Um mês depois saiu o cariótipo. A médica fez um laudo super completo, descrevendo também o meu risco de morrer, e que, portanto, a interrupção da gravidez era urgente. E aí a assistente social me passou o e-mail da Defensoria Pública. Mais duas semanas depois, saiu o alvará. Depois você tem que ir para um cartório para reconhecer firma que o alvará é verdadeiro. E só aí você pode ir para o hospital. A médica me recomendou, como tenho plano de saúde, ir para um outro hospital porque o Cachoeirinha estava lotado, com pacientes no corredor. Eu estava completando a 22ª semana.

O atendimento nesse hospital particular foi muito ruim. Os médicos não me olhavam no olho, me deixaram horas esperando. Como se eu fosse a errada, não alguém que está passando por uma tragédia absurda. Até que minha pressão começou a subir muito. Aí resolveram me atender. E começaram o procedimento para induzir o parto.

Muitas horas depois eu senti que a Luna faleceu porque o peso da minha barriga mudou. Olhei para o Victor e falei: ela morreu agora, sozinha. Ainda demorou horas, sentia muita dor. Acho que quando uma mulher vai parir e tem a projeção de felicidade no final, tira força da onde for. E ela aguenta. Mas naquele lugar de morte que eu estava, comecei a ficar desesperada. Então, a bolsa estourou. A pressão estava tão alta e a dor era tão grande que eu comecei a vomitar. Nessa hora, falei, pronto, morri. Me levaram para a sala de parto, me deram a anestesia e a anestesista me acolheu. Fui acalmando, saiu todo mundo da sala e quando estávamos só nós três, a Luna nasceu. Eu só senti ela escorregar pela minha perna. Eu mesma tirei o cobertor, peguei no colo e conversei com ela. Disse que, para mim, ela sempre vai ser perfeita. E que ia amá-la para o resto da minha vida.

Querendo ou não, fui mãe nesses meses todos. Às vezes botava música para ela escutar. Contava coisas. Mesmo sabendo que ela não ia sobreviver. E pedia para que, em algum lugar no universo um dia a gente possa se conhecer de verdade. Que queria ter sido uma ótima mãe para ela. Que tudo isso que estava fazendo era para o bem dela, para evitar um sofrimento que ela não merecia.

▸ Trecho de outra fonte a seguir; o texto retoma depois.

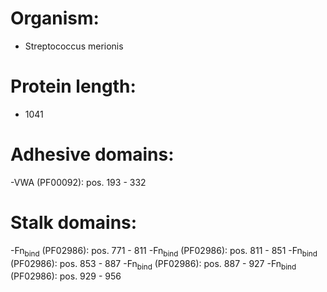 * Organism:
- Streptococcus merionis
* Protein length:
- 1041
* Adhesive domains:
-VWA (PF00092): pos. 193 - 332
* Stalk domains:
-Fn_bind (PF02986): pos. 771 - 811
-Fn_bind (PF02986): pos. 811 - 851
-Fn_bind (PF02986): pos. 853 - 887
-Fn_bind (PF02986): pos. 887 - 927
-Fn_bind (PF02986): pos. 929 - 956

Foi muito dolorido para nós dois. Um lugar de tortura que a gente viveu. Um estado de terror. Se lá no terceiro mês de gravidez eu soubesse que não tinha chance e o aborto fosse legal da maneira como tem que ser, rápido, seguro, com respeito, com as informações, a gente não precisava ter passado por tudo isso, por tanto sofrimento. Ia ser difícil, a gente ia ficar triste, se despedir, mas a chance de renovação da vida ia ser muito maior. Quando, na verdade, me promoveram um estado de terror traumático tão grande que também não se encerra na hora do parto, nem na hora que enterra. Ele continua. Depois do parto, meu peito estourou de leite. Tive que ficar semanas com o peito enfaixado. E anos depois, sinto uma dor e uma tristeza profundas.

Por que demoraram tanto ? Por que tanta dificuldade de me dizer o que estava acontecendo? Hoje em dia olho tudo isso e digo: o Estado falhou comigo. Depois tem essa discussão de que fazer um aborto depois de 22 semanas é criminoso. Mas não fui eu que quis esperar seis meses, que disse “depois eu faço”. Foi o sistema.

Quando o Vila Nova Cachoeirinha foi fechado no final do ano passado e soube que todos os prontuários de 2020, 21 e 22 foram recolhidos, voltei a um estado de medo. Eu não dei autorização para ninguém saber do que aconteceu comigo. Eu não expus a minha história até hoje. Ninguém tem direito de me dizer nada. De me julgar. Isso é invasivo.

Me olho no espelho e não reconheço quem eu sou. Demorei muito tempo para conseguir retomar a minha disposição de vida. Tenho problema de pressão até hoje e eu nunca tinha tido problema de pressão antes.

Mas foi importante viver o luto disso tudo. Estamos tentando de novo engravidar. E estou fazendo um filme pra contar o que eu passei, com o meu olhar sobre tudo. O filme significa a minha maneira de ser mãe da Luna."